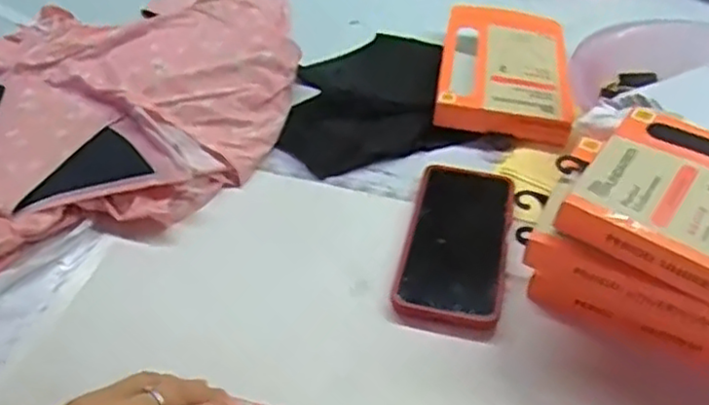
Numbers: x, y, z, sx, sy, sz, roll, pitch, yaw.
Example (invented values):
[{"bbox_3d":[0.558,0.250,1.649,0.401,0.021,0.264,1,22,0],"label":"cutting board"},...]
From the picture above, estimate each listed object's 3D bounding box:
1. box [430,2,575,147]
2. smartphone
[{"bbox_3d":[0.156,-0.139,0.725,0.129,0.034,0.216,9,43,7],"label":"box"},{"bbox_3d":[0.084,0.028,0.560,0.078,0.016,0.172,11,43,10],"label":"smartphone"}]

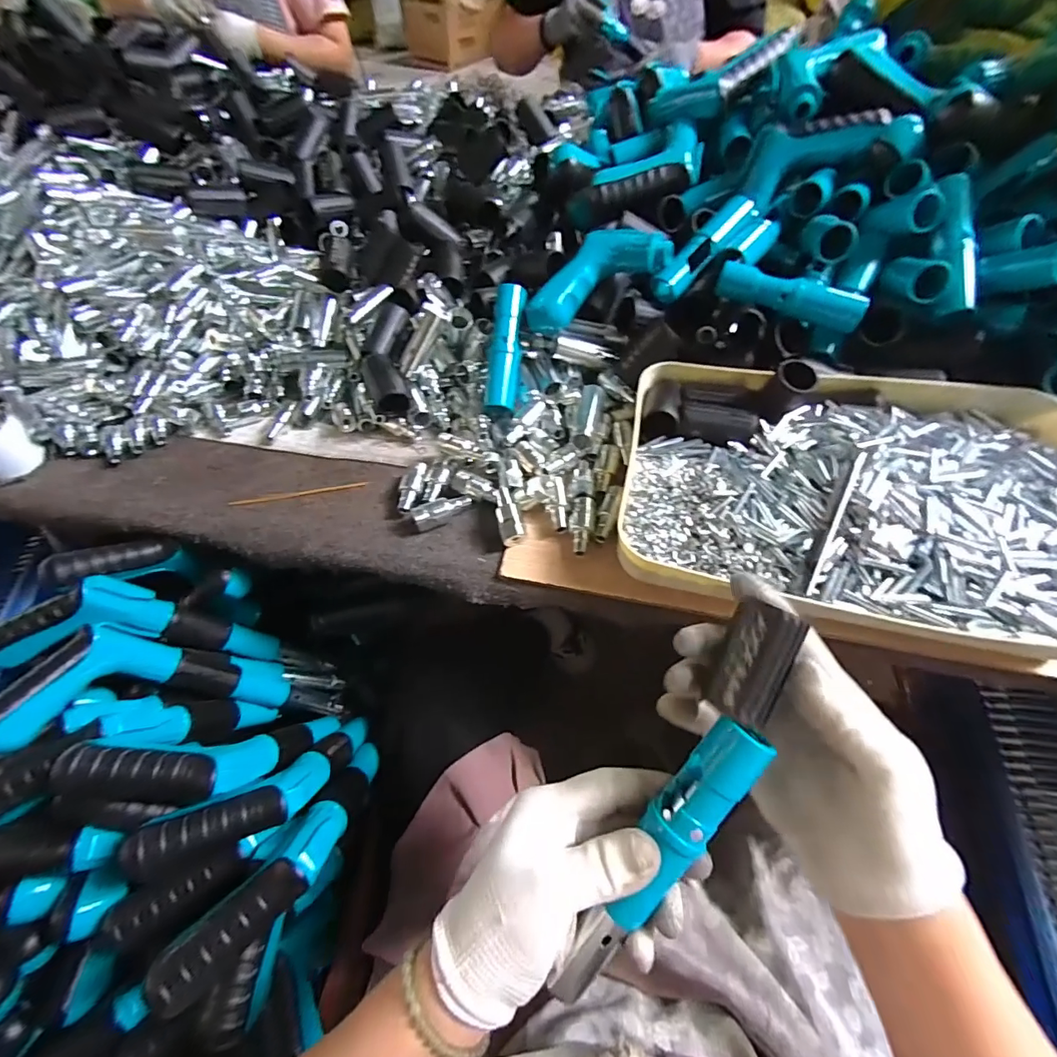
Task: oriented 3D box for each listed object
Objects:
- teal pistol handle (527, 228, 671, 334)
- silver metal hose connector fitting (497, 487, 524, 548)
[{"bbox_3d":[0.060,-0.243,0.465,0.144,0.041,0.052,-28,54,13],"label":"teal pistol handle"},{"bbox_3d":[-0.019,-0.013,0.423,0.019,0.014,0.056,-13,55,-4],"label":"silver metal hose connector fitting"}]

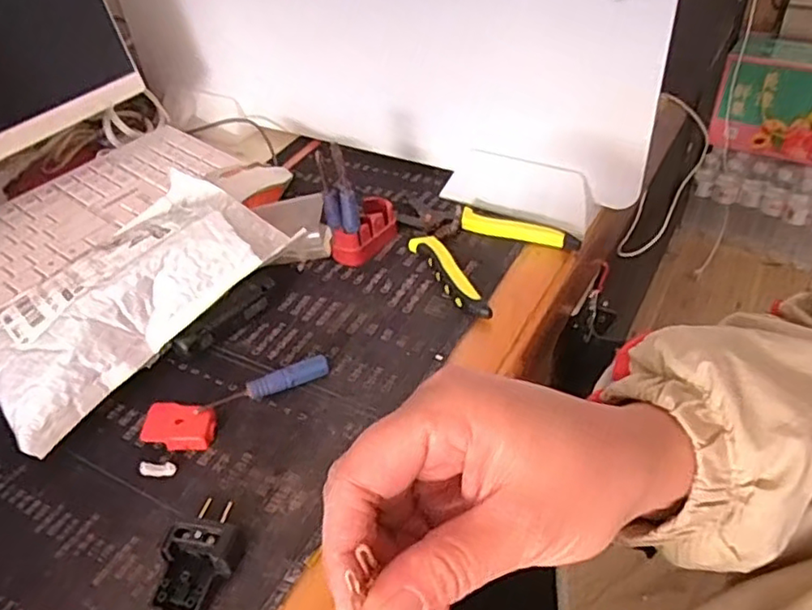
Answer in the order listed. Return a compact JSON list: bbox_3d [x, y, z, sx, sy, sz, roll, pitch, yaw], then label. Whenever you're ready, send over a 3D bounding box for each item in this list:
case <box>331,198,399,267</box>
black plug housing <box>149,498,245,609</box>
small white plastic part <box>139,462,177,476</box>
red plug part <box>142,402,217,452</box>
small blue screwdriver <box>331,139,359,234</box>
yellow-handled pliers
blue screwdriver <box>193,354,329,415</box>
[{"bbox_3d":[-0.032,-0.063,0.521,0.035,0.029,0.062,16,45,24],"label":"case"},{"bbox_3d":[-0.106,0.130,0.320,0.036,0.022,0.055,11,43,19],"label":"black plug housing"},{"bbox_3d":[-0.148,0.096,0.373,0.022,0.004,0.009,-3,40,4],"label":"small white plastic part"},{"bbox_3d":[-0.140,0.076,0.392,0.041,0.014,0.028,1,41,8],"label":"red plug part"},{"bbox_3d":[-0.048,-0.091,0.489,0.014,0.069,0.008,-14,19,-14],"label":"small blue screwdriver"},{"bbox_3d":[0.046,-0.055,0.521,0.120,0.013,0.147,-35,48,-29],"label":"yellow-handled pliers"},{"bbox_3d":[-0.091,0.054,0.409,0.087,0.017,0.011,-23,43,-19],"label":"blue screwdriver"}]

__Task objective__. From the records above, pull out every line containing the word "bounding".

__Response to the task__.
From the picture above, estimate each listed object's 3D bounding box:
Answer in the order listed. Return a compact JSON list: bbox_3d [x, y, z, sx, sy, sz, roll, pitch, yaw], then label. Whenever you're ready, send over a 3D bounding box for each item in this list:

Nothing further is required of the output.